About this task: Set down every entry again exactly as it stands below.

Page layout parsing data
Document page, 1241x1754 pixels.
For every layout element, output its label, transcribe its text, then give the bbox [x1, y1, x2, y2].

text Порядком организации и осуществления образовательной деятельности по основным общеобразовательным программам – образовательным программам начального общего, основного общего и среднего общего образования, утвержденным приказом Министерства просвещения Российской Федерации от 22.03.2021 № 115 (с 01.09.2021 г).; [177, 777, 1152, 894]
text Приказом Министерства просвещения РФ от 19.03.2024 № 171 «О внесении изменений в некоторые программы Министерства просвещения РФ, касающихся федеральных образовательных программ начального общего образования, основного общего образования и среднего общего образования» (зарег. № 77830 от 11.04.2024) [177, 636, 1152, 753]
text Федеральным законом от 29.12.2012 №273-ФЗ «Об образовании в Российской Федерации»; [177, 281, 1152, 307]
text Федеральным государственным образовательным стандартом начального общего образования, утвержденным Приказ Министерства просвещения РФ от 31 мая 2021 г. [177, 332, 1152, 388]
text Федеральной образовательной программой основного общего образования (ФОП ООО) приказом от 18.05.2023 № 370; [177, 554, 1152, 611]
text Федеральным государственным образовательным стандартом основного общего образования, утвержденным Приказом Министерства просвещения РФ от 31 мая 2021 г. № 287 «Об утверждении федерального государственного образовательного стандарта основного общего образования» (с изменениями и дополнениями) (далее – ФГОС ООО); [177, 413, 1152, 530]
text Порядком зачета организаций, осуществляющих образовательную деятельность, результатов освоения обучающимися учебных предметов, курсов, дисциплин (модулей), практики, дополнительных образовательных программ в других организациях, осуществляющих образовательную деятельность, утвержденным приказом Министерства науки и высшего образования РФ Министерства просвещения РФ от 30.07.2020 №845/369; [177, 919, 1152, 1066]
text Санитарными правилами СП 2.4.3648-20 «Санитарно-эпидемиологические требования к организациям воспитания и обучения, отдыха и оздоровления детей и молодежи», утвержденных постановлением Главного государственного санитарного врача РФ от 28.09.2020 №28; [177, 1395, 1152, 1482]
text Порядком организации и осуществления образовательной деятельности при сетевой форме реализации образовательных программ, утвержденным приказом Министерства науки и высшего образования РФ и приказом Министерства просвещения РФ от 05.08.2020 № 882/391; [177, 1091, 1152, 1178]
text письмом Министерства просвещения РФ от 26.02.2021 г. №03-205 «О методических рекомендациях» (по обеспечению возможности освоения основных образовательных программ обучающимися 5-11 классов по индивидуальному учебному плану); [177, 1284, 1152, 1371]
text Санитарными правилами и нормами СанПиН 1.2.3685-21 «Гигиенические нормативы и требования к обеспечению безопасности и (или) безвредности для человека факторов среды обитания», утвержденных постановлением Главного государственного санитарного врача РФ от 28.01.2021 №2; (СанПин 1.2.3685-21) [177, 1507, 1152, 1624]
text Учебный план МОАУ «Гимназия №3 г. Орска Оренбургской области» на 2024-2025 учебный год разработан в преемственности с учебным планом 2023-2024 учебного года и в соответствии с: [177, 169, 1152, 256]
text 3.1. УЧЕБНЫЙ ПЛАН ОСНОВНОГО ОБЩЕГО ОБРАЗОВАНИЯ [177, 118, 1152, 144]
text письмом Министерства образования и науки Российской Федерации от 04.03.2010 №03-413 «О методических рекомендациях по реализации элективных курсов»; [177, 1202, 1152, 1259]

Result:
Document page, 1241x1754 pixels.
For every layout element, output its label, transcribe its text, then give the bbox [x1, y1, x2, y2].

text Порядком организации и осуществления образовательной деятельности по основным общеобразовательным программам – образовательным программам начального общего, основного общего и среднего общего образования, утвержденным приказом Министерства просвещения Российской Федерации от 22.03.2021 № 115 (с 01.09.2021 г).; [177, 777, 1152, 894]
text Приказом Министерства просвещения РФ от 19.03.2024 № 171 «О внесении изменений в некоторые программы Министерства просвещения РФ, касающихся федеральных образовательных программ начального общего образования, основного общего образования и среднего общего образования» (зарег. № 77830 от 11.04.2024) [177, 636, 1152, 753]
text Федеральным законом от 29.12.2012 №273-ФЗ «Об образовании в Российской Федерации»; [177, 281, 1152, 307]
text Федеральным государственным образовательным стандартом начального общего образования, утвержденным Приказ Министерства просвещения РФ от 31 мая 2021 г. [177, 332, 1152, 388]
text Федеральной образовательной программой основного общего образования (ФОП ООО) приказом от 18.05.2023 № 370; [177, 554, 1152, 611]
text Федеральным государственным образовательным стандартом основного общего образования, утвержденным Приказом Министерства просвещения РФ от 31 мая 2021 г. № 287 «Об утверждении федерального государственного образовательного стандарта основного общего образования» (с изменениями и дополнениями) (далее – ФГОС ООО); [177, 413, 1152, 530]
text Порядком зачета организаций, осуществляющих образовательную деятельность, результатов освоения обучающимися учебных предметов, курсов, дисциплин (модулей), практики, дополнительных образовательных программ в других организациях, осуществляющих образовательную деятельность, утвержденным приказом Министерства науки и высшего образования РФ Министерства просвещения РФ от 30.07.2020 №845/369; [177, 919, 1152, 1066]
text Санитарными правилами СП 2.4.3648-20 «Санитарно-эпидемиологические требования к организациям воспитания и обучения, отдыха и оздоровления детей и молодежи», утвержденных постановлением Главного государственного санитарного врача РФ от 28.09.2020 №28; [177, 1395, 1152, 1482]
text Порядком организации и осуществления образовательной деятельности при сетевой форме реализации образовательных программ, утвержденным приказом Министерства науки и высшего образования РФ и приказом Министерства просвещения РФ от 05.08.2020 № 882/391; [177, 1091, 1152, 1178]
text письмом Министерства просвещения РФ от 26.02.2021 г. №03-205 «О методических рекомендациях» (по обеспечению возможности освоения основных образовательных программ обучающимися 5-11 классов по индивидуальному учебному плану); [177, 1284, 1152, 1371]
text Санитарными правилами и нормами СанПиН 1.2.3685-21 «Гигиенические нормативы и требования к обеспечению безопасности и (или) безвредности для человека факторов среды обитания», утвержденных постановлением Главного государственного санитарного врача РФ от 28.01.2021 №2; (СанПин 1.2.3685-21) [177, 1507, 1152, 1624]
text Учебный план МОАУ «Гимназия №3 г. Орска Оренбургской области» на 2024-2025 учебный год разработан в преемственности с учебным планом 2023-2024 учебного года и в соответствии с: [177, 169, 1152, 256]
text 3.1. УЧЕБНЫЙ ПЛАН ОСНОВНОГО ОБЩЕГО ОБРАЗОВАНИЯ [177, 118, 1152, 144]
text письмом Министерства образования и науки Российской Федерации от 04.03.2010 №03-413 «О методических рекомендациях по реализации элективных курсов»; [177, 1202, 1152, 1259]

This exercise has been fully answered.